South Africa features amongst the top 30 countries with the highest burden of tuberculosis (TB) as well as drug-resistant and HIV associated TB. Major efforts have been made by the national TB programme to contain the spread and impact of the disease by using the latest diagnostic tools and treatment options. In addition, there has been a major expansion of the antiretroviral program, which has impacted positively on reducing new cases of TB. These combined efforts have resulted in consistent year on year decline of the TB burden and microbiologically confirmed incidence rates. Additionally, outcomes for drug-resistant TB have improved substantially and deaths due to drug-resistant TB have decreased.
A research study by Makhado and colleagues published on 17 October 2018 reported an “outbreak” of multi-drug resistant TB in The Lancet Infectious Disease Journal. This has raised concerns locally and internationally and warrants clarification. The study in the Lancet Infectious Disease was performed on cultured isolates of Mycobacterium tuberculosis from people with TB who presented to health facilities serviced by a single laboratory between 2013 and 2016. The most recent SA TB Drug Resistance Survey (2012 – 2014) had shown a resistance prevalence to rifampicin, a marker for drug-resistant TB, at 4.6% nationally. Resistance to the second core drug, isoniazid, occurring on its own – isoniazid mono-resistance – was observed to occur in 6.1% of TB patients. They tested isolates that were mono-resistant to isoniazid (resistant to isoniazid only and no other drugs) for a gene mutation (the ‘491’ mutation) that causes rifampicin resistance. This uncommon mutation is not included as a priority target to be detected by regulatory approved tests that are available for TB diagnosis. When strains are resistant to isoniazid, and resistant to rifampicin using approved diagnostic methods, the strain is ‘multi-drug-resistant’ and standard TB treatment is likely to fail. Makhado et al found the unusual resistance mutation to be present in 15% of isoniazid-monoresistant cases (they did not test TB strains generally, they focussed only on the isoniazid-monoresistant strains). On the basis of this finding, they cast doubt on the ability of the South African TB control problem to detect and respond to drug-resistant TB.

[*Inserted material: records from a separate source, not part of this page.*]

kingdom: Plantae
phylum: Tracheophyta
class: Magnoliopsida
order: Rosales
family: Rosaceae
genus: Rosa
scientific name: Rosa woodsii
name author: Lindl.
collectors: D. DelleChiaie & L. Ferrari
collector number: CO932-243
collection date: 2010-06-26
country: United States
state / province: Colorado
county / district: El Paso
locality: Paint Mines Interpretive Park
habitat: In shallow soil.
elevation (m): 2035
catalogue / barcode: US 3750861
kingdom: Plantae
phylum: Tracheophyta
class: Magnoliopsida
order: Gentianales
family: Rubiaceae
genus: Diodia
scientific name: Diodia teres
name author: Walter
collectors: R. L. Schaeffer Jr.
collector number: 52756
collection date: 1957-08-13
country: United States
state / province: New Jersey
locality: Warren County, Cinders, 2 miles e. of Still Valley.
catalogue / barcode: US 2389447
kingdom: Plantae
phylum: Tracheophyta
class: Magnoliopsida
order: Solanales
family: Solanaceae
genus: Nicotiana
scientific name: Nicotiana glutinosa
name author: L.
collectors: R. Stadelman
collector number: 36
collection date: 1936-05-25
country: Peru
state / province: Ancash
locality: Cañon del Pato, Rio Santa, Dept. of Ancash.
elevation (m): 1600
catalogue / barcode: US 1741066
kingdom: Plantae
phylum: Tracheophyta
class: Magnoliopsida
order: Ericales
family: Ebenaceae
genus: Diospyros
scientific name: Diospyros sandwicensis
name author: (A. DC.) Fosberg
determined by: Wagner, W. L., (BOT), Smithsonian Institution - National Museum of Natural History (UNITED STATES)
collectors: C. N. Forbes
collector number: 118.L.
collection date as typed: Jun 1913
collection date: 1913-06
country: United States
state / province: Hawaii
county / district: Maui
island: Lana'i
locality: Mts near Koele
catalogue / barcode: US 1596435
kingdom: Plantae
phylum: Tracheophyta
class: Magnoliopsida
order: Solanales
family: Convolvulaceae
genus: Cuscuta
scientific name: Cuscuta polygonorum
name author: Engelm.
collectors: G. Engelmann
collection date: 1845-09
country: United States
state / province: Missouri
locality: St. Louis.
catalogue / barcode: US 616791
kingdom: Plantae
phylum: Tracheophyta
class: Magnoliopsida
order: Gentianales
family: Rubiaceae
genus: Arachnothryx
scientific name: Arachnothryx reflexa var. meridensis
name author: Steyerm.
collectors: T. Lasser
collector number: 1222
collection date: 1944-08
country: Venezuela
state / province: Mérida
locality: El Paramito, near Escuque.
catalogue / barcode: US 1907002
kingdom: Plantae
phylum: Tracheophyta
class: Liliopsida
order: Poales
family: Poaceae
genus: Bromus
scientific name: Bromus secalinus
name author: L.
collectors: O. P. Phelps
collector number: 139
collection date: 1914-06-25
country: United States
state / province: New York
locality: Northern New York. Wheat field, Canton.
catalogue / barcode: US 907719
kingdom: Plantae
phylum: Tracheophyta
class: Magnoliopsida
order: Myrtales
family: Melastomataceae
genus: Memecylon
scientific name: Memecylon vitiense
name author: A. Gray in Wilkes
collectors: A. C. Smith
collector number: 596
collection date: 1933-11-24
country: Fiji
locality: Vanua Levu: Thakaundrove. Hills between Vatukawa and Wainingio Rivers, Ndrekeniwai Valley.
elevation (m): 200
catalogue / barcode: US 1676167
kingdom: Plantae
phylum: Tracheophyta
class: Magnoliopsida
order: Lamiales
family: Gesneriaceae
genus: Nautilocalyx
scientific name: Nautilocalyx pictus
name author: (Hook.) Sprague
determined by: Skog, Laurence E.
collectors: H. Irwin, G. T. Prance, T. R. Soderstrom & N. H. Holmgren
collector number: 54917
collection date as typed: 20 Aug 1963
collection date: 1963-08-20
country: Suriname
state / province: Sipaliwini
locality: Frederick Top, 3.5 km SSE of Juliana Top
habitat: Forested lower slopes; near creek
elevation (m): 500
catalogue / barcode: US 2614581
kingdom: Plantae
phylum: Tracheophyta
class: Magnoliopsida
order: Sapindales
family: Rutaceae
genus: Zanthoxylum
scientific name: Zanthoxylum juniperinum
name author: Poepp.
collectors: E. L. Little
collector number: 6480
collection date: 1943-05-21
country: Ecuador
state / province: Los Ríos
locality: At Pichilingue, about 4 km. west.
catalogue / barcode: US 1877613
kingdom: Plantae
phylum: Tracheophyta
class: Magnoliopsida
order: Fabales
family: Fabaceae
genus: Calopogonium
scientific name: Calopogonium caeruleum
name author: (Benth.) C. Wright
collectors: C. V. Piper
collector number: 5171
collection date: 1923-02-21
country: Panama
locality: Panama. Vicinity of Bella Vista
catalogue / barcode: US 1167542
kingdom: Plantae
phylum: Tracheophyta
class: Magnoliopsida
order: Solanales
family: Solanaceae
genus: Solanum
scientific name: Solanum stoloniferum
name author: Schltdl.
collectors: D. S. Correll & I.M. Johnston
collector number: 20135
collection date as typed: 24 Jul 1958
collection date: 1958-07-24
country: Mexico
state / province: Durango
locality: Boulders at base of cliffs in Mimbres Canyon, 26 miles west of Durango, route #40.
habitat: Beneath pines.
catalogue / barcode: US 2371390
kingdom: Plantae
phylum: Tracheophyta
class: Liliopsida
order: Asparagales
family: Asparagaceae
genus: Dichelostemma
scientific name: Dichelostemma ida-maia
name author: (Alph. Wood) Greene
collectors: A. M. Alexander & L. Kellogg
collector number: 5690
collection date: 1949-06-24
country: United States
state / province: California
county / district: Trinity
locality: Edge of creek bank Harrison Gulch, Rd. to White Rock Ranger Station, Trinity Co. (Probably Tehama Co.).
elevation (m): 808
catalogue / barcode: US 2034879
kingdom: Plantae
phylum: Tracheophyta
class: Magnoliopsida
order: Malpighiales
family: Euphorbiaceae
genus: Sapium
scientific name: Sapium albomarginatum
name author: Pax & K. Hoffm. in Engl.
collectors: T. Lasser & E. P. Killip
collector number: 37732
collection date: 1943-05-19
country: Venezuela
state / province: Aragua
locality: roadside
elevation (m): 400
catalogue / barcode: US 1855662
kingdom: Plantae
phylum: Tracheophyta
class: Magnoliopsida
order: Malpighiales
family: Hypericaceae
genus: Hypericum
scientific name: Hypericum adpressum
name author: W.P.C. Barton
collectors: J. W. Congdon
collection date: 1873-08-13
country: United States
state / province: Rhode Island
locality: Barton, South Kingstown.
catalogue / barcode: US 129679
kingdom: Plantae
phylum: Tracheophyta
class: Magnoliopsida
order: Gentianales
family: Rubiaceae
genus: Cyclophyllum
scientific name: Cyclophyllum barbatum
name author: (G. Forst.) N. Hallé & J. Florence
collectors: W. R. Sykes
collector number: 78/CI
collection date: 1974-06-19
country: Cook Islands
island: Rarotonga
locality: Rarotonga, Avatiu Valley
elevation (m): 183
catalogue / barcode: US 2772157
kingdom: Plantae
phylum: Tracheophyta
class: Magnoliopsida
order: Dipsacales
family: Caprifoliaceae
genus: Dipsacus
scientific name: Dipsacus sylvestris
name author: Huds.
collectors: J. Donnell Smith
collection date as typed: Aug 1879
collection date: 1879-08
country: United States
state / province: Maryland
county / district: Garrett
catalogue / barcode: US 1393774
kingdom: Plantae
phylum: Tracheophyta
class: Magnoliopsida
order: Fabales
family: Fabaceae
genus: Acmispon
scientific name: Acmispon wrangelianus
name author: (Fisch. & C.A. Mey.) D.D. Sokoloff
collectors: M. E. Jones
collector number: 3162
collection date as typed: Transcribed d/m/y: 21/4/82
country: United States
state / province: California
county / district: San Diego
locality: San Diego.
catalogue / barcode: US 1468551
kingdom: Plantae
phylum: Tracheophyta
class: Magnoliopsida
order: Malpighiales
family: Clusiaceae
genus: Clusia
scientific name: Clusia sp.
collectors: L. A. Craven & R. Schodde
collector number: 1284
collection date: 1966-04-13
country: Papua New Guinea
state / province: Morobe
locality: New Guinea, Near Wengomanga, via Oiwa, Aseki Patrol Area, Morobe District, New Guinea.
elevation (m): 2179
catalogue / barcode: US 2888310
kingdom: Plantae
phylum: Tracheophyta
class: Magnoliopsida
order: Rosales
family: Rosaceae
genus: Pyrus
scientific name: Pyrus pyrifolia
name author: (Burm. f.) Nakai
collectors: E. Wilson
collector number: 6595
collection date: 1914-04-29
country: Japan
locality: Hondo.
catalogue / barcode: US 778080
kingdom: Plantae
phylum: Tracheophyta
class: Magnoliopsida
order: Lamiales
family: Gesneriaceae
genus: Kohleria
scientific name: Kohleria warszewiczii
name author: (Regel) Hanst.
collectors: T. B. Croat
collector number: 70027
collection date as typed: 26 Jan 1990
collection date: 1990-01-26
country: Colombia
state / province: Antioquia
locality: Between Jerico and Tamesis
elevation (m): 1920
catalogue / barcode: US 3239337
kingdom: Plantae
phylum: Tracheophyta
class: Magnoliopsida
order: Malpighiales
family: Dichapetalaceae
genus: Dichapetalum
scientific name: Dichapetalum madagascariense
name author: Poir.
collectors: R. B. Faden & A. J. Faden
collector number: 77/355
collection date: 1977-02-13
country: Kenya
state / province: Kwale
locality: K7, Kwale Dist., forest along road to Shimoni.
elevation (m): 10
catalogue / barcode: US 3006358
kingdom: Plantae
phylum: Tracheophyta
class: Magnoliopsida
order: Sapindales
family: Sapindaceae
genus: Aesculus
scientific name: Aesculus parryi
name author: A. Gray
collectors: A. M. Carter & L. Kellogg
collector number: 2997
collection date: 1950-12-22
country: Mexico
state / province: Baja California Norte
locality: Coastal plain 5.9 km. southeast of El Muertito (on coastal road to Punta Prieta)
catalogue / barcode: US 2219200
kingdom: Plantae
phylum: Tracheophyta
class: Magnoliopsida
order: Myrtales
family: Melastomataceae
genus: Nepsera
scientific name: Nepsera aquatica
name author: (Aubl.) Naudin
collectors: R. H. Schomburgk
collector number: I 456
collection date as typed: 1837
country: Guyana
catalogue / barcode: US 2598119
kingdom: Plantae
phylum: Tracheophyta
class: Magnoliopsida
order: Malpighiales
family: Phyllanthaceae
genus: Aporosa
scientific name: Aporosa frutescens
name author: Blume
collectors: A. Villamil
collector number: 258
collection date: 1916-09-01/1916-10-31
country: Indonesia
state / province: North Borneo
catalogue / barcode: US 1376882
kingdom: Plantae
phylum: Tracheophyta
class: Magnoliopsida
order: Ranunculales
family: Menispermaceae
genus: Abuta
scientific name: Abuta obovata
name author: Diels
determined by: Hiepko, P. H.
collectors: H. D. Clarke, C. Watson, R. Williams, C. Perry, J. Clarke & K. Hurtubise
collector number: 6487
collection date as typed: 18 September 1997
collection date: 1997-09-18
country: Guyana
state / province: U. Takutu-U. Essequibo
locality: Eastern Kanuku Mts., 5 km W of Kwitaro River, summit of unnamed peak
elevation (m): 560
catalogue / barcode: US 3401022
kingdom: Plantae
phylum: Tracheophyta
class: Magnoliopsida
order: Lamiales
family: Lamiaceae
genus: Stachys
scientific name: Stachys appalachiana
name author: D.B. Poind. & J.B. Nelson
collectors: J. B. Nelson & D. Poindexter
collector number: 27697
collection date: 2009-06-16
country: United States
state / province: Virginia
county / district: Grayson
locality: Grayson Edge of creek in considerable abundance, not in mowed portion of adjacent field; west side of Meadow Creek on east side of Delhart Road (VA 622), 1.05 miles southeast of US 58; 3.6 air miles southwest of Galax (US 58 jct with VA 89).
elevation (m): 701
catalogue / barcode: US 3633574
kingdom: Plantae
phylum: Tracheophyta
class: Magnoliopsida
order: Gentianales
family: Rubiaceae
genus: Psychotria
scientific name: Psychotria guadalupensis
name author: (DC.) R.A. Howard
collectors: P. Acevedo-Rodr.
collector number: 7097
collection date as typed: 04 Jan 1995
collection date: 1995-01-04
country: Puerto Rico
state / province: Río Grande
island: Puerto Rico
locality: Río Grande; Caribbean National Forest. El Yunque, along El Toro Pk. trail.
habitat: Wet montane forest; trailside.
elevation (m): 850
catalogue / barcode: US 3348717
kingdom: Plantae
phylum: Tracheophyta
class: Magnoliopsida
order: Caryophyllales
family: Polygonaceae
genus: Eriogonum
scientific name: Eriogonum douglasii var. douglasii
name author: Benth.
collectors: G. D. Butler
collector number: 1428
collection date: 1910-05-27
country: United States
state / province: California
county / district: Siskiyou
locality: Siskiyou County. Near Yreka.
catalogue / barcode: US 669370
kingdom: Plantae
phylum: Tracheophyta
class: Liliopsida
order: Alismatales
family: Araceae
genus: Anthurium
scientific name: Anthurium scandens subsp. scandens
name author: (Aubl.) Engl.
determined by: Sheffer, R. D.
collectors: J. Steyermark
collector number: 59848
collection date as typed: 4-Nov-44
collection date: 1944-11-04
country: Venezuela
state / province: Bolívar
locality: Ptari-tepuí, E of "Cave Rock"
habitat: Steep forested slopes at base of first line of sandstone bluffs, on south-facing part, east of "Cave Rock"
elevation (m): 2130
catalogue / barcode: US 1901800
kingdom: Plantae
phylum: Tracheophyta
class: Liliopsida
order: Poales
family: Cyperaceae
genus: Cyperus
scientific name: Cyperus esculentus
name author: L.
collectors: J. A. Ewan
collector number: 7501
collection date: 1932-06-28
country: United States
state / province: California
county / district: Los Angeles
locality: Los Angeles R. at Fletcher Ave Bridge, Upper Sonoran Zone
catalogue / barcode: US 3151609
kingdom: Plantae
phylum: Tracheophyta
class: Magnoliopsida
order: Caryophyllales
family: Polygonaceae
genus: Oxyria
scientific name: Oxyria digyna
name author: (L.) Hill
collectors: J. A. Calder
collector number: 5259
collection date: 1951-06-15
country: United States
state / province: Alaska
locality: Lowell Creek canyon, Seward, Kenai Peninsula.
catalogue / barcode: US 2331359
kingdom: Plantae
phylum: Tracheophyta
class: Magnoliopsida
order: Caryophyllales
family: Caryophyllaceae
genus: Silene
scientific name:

The NICD does not support the findings of the paper by Makhado and collaborators from Belgium. The SA TB Drug Resistance Survey was designed to provide population-representative country data and was conducted by the National Institute for Communicable Diseases (NICD), a division of the National Health Laboratory Service (NHLS), in partnership with the Department of Health (DoH) with support from the World Health Organization. In addition to the standard methods, the NICD used ‘state of the art’ molecular tests (next-generation sequencing technology), which are capable of detecting these rare mutations. Isolates from Gauteng and KwaZulu-Natal were tested and the 491 mutation was found in only 0.1% of TB patients (1/1535) in these provinces. Thus, based on NICD/NHLS surveillance, the risk of the 491 mutation is very low. The NICD also tested an additional 140 survey isolates with isoniazid mono-resistance from provinces in close proximity to Swaziland, and failed to identify the 491 mutation. Ongoing surveillance data has also corroborated these findings.
Concerns that these strains are clustered (grouped in time and location) and are therefore an ‘outbreak’ and are linked to strains in Swaziland, is not completely accurate. Clustering in a country like SA with a high burden of TB is common. Further, Makhado and authors do not provide information on the geographical location of patients, nor dates on which isolates were obtained. Therefore, their findings cannot be classified as an outbreak. The small number of cases spread in time over 4 years also makes the possibility of an outbreak less likely. The South African drug-resistance survey took place over the same time period as the Makhado study and used more extensive and a more systematic sampling methodology. Therefore, it would have detected an outbreak if it existed.
In summary, the findings of the Makhado study are not generalizable. Based on robust surveillance in place for South Africa, these unusual mutations are uncommon. The TB diagnostic and drug-resistance testing that is currently used is appropriate. Further, the NICD/NHLS has ongoing sentinel TB surveillance in several districts in SA and will continue to monitor the situation. The NICD/NHLS together with NDoH has further instituted an investigation seeking to expand on the current findings. The full complement of patients in this study and not just the subset they reported will be investigated to fully understand the extent of the suspected “outbreak”. South Africa is recognized as a global leader implementing evidence-based policies for TB and HIV for controlling these epidemics and will carefully review the recent findings and ensure an appropriate public health response.